What you are asked to do> Exact reproduction of every record is required, and pictures are to be excluded.

■ ■ ■ ■

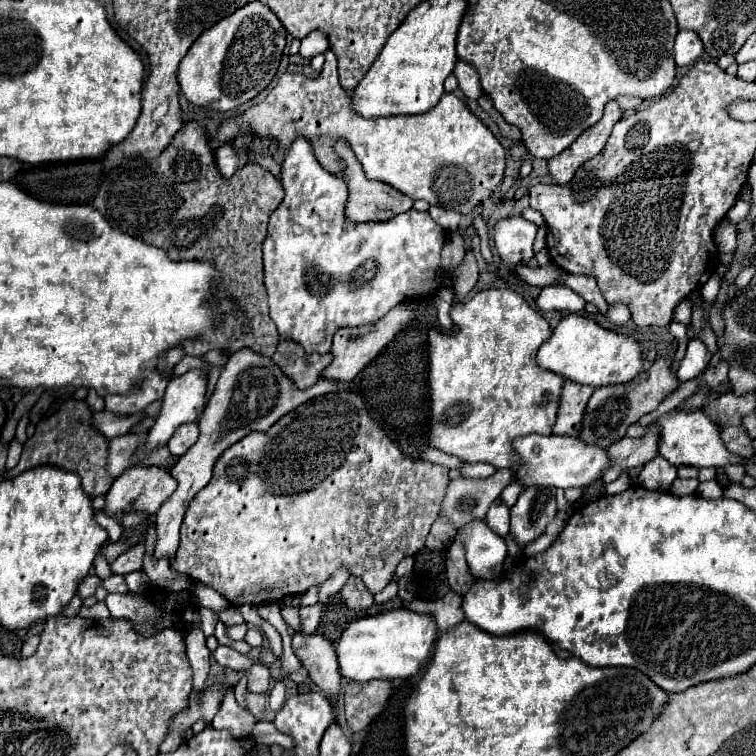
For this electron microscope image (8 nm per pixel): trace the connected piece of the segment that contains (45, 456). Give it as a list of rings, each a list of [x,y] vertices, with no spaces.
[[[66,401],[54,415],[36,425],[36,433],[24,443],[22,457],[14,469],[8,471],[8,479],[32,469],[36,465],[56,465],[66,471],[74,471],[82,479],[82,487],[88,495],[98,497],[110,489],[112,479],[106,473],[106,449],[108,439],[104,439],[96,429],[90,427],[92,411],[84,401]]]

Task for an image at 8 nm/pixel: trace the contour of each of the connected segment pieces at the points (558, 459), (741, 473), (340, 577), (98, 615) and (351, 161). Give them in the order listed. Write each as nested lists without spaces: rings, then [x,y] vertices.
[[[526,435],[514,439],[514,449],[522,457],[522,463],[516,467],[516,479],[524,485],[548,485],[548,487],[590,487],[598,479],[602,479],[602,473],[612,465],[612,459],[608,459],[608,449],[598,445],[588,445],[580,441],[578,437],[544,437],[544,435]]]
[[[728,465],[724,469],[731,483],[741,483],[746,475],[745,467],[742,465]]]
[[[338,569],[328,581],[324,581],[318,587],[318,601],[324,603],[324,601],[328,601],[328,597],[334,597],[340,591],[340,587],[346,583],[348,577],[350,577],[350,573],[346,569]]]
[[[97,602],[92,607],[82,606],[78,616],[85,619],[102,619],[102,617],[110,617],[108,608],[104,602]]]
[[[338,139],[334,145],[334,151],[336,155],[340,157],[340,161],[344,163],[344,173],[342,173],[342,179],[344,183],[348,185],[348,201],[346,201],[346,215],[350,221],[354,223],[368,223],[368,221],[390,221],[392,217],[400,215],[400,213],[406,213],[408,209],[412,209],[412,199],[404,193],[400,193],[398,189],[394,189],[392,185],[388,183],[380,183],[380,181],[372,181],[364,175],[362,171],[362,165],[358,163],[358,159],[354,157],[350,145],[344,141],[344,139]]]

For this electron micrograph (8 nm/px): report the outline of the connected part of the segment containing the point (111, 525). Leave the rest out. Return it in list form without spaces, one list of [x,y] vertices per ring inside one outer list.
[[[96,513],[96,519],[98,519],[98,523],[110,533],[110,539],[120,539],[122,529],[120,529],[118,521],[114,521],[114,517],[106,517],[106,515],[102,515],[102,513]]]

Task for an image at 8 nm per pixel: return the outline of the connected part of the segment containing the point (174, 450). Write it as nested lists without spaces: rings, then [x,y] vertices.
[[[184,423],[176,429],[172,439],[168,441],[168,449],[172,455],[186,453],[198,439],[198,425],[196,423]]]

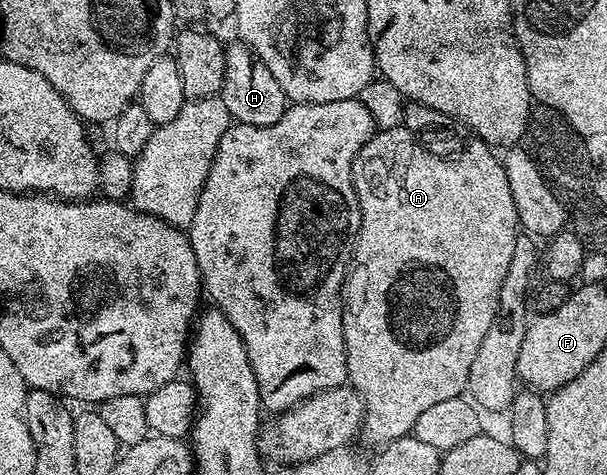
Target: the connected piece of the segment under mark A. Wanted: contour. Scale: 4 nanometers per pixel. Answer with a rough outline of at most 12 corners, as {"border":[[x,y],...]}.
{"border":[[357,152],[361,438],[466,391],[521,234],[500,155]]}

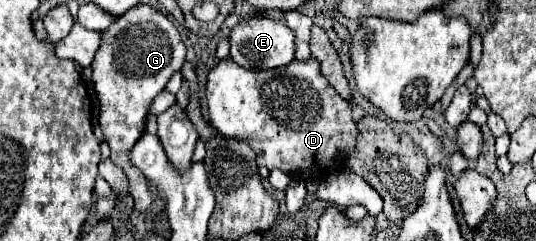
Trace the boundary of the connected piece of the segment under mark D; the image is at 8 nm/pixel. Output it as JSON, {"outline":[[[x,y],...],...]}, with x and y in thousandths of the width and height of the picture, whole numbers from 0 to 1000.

■ ■ ■ ■

Solution>
For this electron microscope image (8 nm per pixel): trace the connected piece of the segment that contains (45, 456). Give it as a list of rings, each a list of [x,y] vertices, with no spaces.
[[[66,401],[54,415],[36,425],[36,433],[24,443],[22,457],[14,469],[8,471],[8,479],[32,469],[36,465],[56,465],[66,471],[74,471],[82,479],[82,487],[88,495],[98,497],[110,489],[112,479],[106,473],[106,449],[108,439],[104,439],[96,429],[90,427],[92,411],[84,401]]]

Task for an image at 8 nm/pixel: trace the contour of each of the connected segment pieces at the points (558, 459), (741, 473), (340, 577), (98, 615) and (351, 161). Give them in the order listed. Write each as nested lists without spaces: rings, then [x,y] vertices.
[[[526,435],[514,439],[514,449],[522,457],[522,463],[516,467],[516,479],[524,485],[548,485],[548,487],[590,487],[598,479],[602,479],[602,473],[612,465],[612,459],[608,459],[608,449],[598,445],[588,445],[580,441],[578,437],[544,437],[544,435]]]
[[[728,465],[724,469],[731,483],[741,483],[746,475],[745,467],[742,465]]]
[[[338,569],[328,581],[324,581],[318,587],[318,601],[324,603],[324,601],[328,601],[328,597],[334,597],[340,591],[340,587],[346,583],[348,577],[350,577],[350,573],[346,569]]]
[[[97,602],[92,607],[82,606],[78,616],[85,619],[102,619],[102,617],[110,617],[108,608],[104,602]]]
[[[338,139],[334,145],[334,151],[336,155],[340,157],[340,161],[344,163],[344,173],[342,173],[342,179],[344,183],[348,185],[348,201],[346,201],[346,215],[350,221],[354,223],[368,223],[368,221],[390,221],[392,217],[400,215],[400,213],[406,213],[408,209],[412,209],[412,199],[404,193],[400,193],[398,189],[394,189],[392,185],[388,183],[380,183],[380,181],[372,181],[364,175],[362,171],[362,165],[358,163],[358,159],[354,157],[350,145],[344,141],[344,139]]]

For this electron micrograph (8 nm/px): report the outline of the connected part of the segment containing the point (111, 525). Leave the rest out. Return it in list form without spaces, one list of [x,y] vertices per ring inside one outer list.
[[[96,513],[96,519],[98,519],[98,523],[110,533],[110,539],[120,539],[122,529],[120,529],[118,521],[114,521],[114,517],[106,517],[106,515],[102,515],[102,513]]]

Task for an image at 8 nm per pixel: return the outline of the connected part of the segment containing the point (174, 450). Write it as nested lists without spaces: rings, then [x,y] vertices.
[[[184,423],[176,429],[172,439],[168,441],[168,449],[172,455],[186,453],[198,439],[198,425],[196,423]]]

Target: the connected piece of the segment under mark A. Wanted: contour. Scale: 4 nanometers per pixel. Answer with a rough outline of at most 12 corners, as {"border":[[x,y],...]}.
{"border":[[357,152],[361,438],[466,391],[521,234],[500,155]]}

Trace the boundary of the connected piece of the segment under mark D; the image is at 8 nm/pixel. Output it as JSON, {"outline":[[[x,y],...],...]}, with x and y in thousandths of the width and height of the picture, whole numbers from 0 to 1000.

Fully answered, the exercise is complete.